I simplified it a bit, becase the first part of **^1?$|^(11+?)\1+$** is just a check against an "1" string
(which is prime) and emptry string (which is for 0) (**^1?$**),
and I removed it for clarity:

#!/usr/bin/env python3
import re
#n=12300 # composite
#n=123001 # prime, 27s
#n=12300200 # composite
n=123023 # composite, one factor: 43
#n=123027 # composite, one factor: 3
#n=223099 # prime, 87s
regex=re.compile("^(11+?)\\1+$")
res=regex.match("1"*n)
if res==None:
print ("prime")
else:
x=len(res[1])
y=n/x
print ("composite: %d * %d = %d" % (x, y, n))

It can find factors for small numbers.
And here is how it works.
In plain English, we asking regex matcher to find such a string, that consists of some number (>=2)
of "1"'s (**(11+?)**),
which is glueled with the same string (**\1**) arbitrary number of times (**+**).

Of course it's extremely slow, and even worse than bruteforce.
For ~87 seconds on my old 2GHz CPU it can find that 223099 is a prime.

But again, this is like a thought experiment. A reduction from one problem (integer factorization) to another
(find equal substrings in a string).
Find a better algorithm for strings or for regex with backreferences, better than bruteforce (with or without backtracking)
and this will be a revolution in computer science.
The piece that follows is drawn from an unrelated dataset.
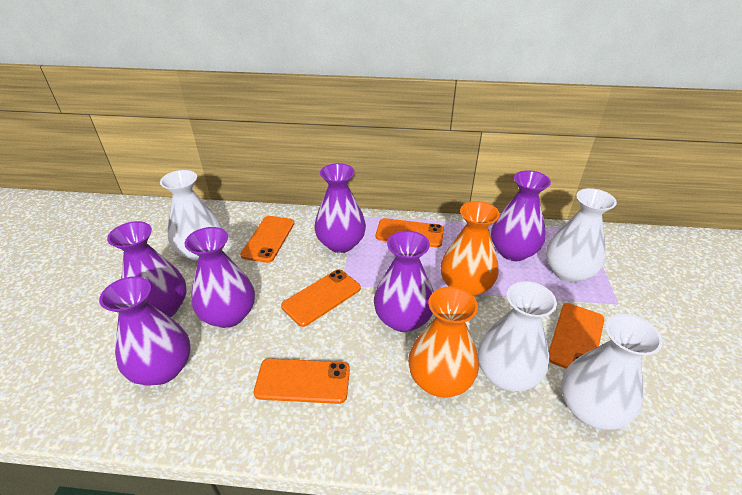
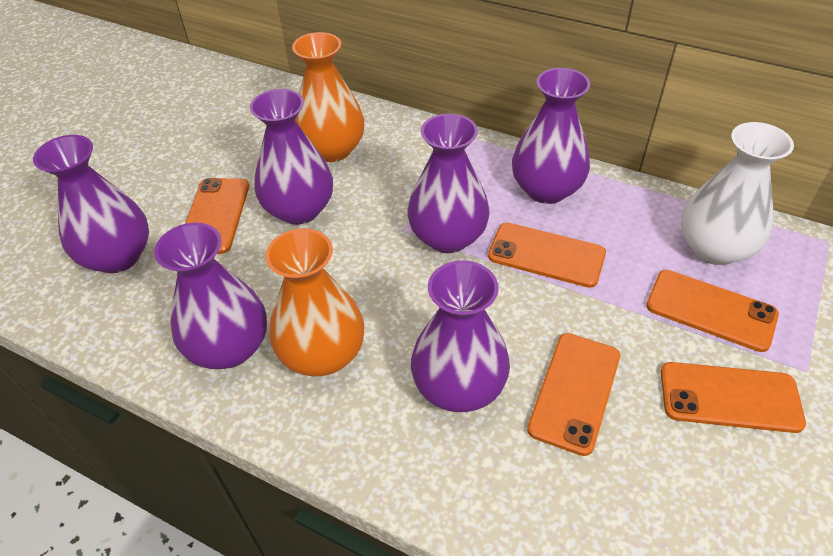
white vase: 4 -> 1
You can even simplify it further by removing **+**. This will divide (unary) numbers by 2 or fail it the number is odd: **^(11+?)\1$**.

#!/usr/bin/env python3
import re
n=45682
regex=re.compile("^(11+?)\\1$")
res=regex.match("1"*n)
if res==None:
print ("even number")
else:
x=len(res[1])
y=n/x
print ("%d * %d = %d" % (x, y, n))